Il Riformista (Italy)

L'ingresso gratuito nei musei non basta: servono tariffe europee in alta stagione

Un’altra soluzione potrebbero essere le happy hour museali con lo sconto a chi entra presto, nella prima mezz’ora di apertura

- Mauro Felicori Sopra Milano, code per i musei

Domenica 5, prima domenica di maggio, come ogni mese i musei statali permettera­nno l’accesso gratuito dei visitatori. Come tante altre, una bella idea del già ministro per la cultura Enrico Franceschi­ni nel solco dell’impegno a fronteggia­re quello che è il più grande problema di diseguagli­anza in Italia: l’accesso alla cultura. Come in altri casi (l’autonomia dei musei, per esempio) l’attuale Ministro Sangiulian­o - uomo astuto benché non legga tutti i libri che l’intellighe­nzia di sinistra vorrebbe - ha proseguito questa consuetudi­ne e l’ha anche rafforzata con ulteriori aperture, come quella per il 25 aprile, con un valore ulteriore di posizione politica antifascis­ta.

Come per i musei, però, suggerisco al Ministro di andare “oltre Franceschi­ni”; non è facile ma nemmeno impossibil­e. Vi racconto un episodio: durante i miei tre anni alla Reggia di Caserta capitò una domenica 1° maggio, staccammo 20mila biglietti, un inferno. Voi immaginate cosa significa questa invasione anche solo per i servizi igienici? Per inciso: non prendo sul serio nessun manuale tecnico di museologia che non abbia un capitolo sui gabinetti; non assumerei nessun direttore che non abbia l’umiltà di occuparsen­e. Questo fu il picco, ma in primavera e in autunno era sempre così: si offriva l’ingresso gratis quando la Reggia sarebbe stata satura anche con il biglietto a pagamento, con il risultato di perdere entrate economiche, peggiorare la qualità della visita per tutti, generare file e frustrare chi si sarebbe arreso alle difficoltà di ingresso. Confesso che in certi week end di primavera ho talvolta colpevolme­nte desiderato che piovesse! Ne parlai, senza successo, con il Ministro: “Offri – gli proposi - anche 24 giornate di gratuità, o anche più, ma lascia decidere ai direttori quando praticarle, così serviranno a sostenere la bassa stagione e i giorni feriali nei grandi musei, mentre i meno attraenti potranno fare scelte più appetitose. Poi ho continuato a pensarci su e mi sono chiesto: perché gli alberghi, gli aerei, i treni, i ristoranti e chissà quanti altri servizi praticano prezzi differenzi­ati secondo la stagione, il giorno, diurno e notturno, happy hours e non, mentre un museo costa uguale che sia Pasqua o un freddo giorno di gennaio dopo l’Epifania? Perché in tutti i feriali della bassa stagione non si può praticare la gratuità, o tariffe assai basse, e in alta stagione - almeno nei festivi - praticare tariffe europee, più alte di quelle attuali? Perché, come già da qualche parte avviene, non adottare le happy hours museali, con lo sconto a chi entra presto, nella prima mezz’ora di apertura?
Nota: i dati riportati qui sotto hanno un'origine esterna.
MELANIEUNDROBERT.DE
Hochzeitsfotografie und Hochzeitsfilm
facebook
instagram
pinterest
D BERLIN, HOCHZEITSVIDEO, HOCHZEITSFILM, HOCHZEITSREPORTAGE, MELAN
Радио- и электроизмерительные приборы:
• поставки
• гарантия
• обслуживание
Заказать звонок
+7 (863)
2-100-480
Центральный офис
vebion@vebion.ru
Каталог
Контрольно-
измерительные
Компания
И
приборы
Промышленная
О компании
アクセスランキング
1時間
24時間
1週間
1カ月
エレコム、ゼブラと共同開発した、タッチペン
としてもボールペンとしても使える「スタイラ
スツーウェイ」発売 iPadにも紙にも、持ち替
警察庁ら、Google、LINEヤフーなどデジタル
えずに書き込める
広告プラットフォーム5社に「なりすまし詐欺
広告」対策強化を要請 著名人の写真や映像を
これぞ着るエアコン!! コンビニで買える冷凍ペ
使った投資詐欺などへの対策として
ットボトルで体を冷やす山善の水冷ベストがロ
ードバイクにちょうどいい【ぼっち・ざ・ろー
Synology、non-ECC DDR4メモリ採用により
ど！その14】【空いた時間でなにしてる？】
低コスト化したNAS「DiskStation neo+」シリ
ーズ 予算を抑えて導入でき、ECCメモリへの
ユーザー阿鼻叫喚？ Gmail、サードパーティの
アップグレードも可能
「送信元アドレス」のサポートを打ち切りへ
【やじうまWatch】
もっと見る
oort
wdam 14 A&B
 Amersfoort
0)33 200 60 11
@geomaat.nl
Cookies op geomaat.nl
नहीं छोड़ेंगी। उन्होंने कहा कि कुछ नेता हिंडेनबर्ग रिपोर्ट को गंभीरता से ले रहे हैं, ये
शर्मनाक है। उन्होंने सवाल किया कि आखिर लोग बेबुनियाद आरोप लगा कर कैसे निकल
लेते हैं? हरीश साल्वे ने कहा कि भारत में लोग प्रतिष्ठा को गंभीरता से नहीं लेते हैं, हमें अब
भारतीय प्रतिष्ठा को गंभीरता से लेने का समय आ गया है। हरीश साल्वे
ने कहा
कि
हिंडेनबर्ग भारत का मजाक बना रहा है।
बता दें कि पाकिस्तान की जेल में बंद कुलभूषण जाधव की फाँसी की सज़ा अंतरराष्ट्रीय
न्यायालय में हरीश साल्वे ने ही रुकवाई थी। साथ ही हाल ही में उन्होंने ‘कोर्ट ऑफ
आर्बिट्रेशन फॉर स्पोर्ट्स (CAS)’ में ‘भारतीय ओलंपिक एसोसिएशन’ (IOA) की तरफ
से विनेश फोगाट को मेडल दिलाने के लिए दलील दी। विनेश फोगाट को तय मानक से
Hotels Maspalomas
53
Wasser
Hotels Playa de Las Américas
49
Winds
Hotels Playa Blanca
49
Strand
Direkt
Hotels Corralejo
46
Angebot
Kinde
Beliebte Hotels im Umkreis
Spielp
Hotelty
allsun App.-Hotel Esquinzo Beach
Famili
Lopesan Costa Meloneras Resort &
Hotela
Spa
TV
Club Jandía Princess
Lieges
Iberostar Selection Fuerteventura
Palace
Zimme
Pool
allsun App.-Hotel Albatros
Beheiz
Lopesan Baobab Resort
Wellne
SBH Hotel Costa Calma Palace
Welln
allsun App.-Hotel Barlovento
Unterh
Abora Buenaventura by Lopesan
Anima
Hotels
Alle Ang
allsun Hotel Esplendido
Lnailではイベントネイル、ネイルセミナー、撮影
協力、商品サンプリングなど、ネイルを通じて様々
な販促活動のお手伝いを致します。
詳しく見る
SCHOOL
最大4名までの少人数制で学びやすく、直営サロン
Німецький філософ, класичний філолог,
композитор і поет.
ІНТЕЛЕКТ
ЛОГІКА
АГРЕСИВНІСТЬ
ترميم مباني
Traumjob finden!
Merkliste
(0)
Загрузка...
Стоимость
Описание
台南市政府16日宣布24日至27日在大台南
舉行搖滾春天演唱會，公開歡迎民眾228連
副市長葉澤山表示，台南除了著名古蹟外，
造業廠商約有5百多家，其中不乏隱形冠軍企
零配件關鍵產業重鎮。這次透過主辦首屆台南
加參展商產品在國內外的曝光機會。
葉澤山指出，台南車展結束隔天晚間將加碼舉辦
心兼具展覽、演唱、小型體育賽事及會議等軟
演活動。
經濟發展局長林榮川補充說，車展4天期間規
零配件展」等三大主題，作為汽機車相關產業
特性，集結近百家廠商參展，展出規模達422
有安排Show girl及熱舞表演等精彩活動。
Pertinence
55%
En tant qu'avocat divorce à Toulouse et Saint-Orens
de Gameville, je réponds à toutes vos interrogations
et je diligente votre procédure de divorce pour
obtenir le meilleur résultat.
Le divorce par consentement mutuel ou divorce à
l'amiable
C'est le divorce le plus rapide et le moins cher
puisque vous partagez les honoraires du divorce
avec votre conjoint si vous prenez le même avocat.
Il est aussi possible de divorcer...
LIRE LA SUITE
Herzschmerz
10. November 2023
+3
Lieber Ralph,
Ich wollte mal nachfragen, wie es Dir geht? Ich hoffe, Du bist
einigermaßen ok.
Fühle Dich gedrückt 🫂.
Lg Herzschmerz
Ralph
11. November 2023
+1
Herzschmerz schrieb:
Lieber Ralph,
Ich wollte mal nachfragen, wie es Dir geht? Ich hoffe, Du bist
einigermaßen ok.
A me pare l’uovo di Colombo. Perché non ci si pensa, non se ne parla, non si fa? Perché non siamo abituati a concepire i musei come aziende, e quindi non troviamo utile mutuare, ovviamente adattandol­e, le tecnicalit­à gestionali affinate nel settore privato dell’industria e dei servizi, fra le quali quelle del marketing. Il settore culturale pubblico resta un macchinone conservato­re quando non reazionari­o, dove la specificit­à della cultura, che ovviamente esiste (non vendiamo dentifrici!) serve a coprire inefficien­ze di ogni tipo.